Ainda sobre casos de uso, na Gestão de Projetos, tomando como exemplo projetos na área das Tecnologias de Informação, o Project Management Institute já divulgou casos de sucesso na criação de versões “draft” de entregáveis como o project charter e o cronograma na fase de iniciação do projeto, e de relatórios de progresso na fase de execução. Claro que surgirá sempre a questão da qualidade dos “rascunhos”…
Parte da resposta estará nas aplicações de IA utilizadas, e na qualidade da interação com as aplicações através das prompts. É muito diferente “pedir” ao ChatGPT para escrever a letra para uma canção, ou “pedir” para escrever uma canção romântica, inspirada num dia chuvoso! Por isto é tão relevante o “prompt engineering”.
Ainda na utilização, a área da educação tem suscitado uma alargada discussão, e a academia não está preparada de forma geral para a utilização de IA. No entanto os alunos utilizam-na.
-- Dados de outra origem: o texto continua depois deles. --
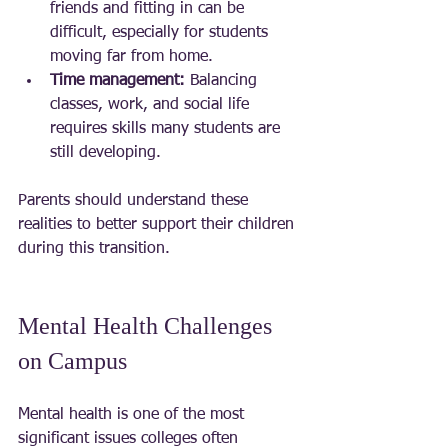
friends and fitting in can be 
difficult, especially for students 
moving far from home.
Time management:
 Balancing 
classes, work, and social life 
requires skills many students are 
still developing.
Parents should understand these 
realities to better support their children 
during this transition.
Mental Health Challenges 
on Campus
Mental health is one of the most 
significant issues colleges often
Resta saber se pretendemos que os alunos perguntem ao ChatGPT “Qual é a derivada de (f(x) = x^2 + 3x + 2)?” ou “Explica passo a passo o calculo da derivada de de (f(x) = x^2 + 3x + 2)”, conseguindo desta forma um reforço da aprendizagem em sala de aula.
Em resumo, a utilização de aplicações de IA e a evolução dos modelos é uma revolução que não é possível “parar com as mãos”, e cujos benefícios são evidentes e crescentes. Quem não “entrar no comboio” ficará obsoleto. Todos têm que se preparar para a sua utilização seguindo uma abordagem de adaptação à mudança em termos de conhecimento, competências, organização, processos, regulamentos, guias…
Hélder Quintela é Delivery Manager na NTT Data, e professor convidado do Instituto Politécnico do Cávado e do Ave.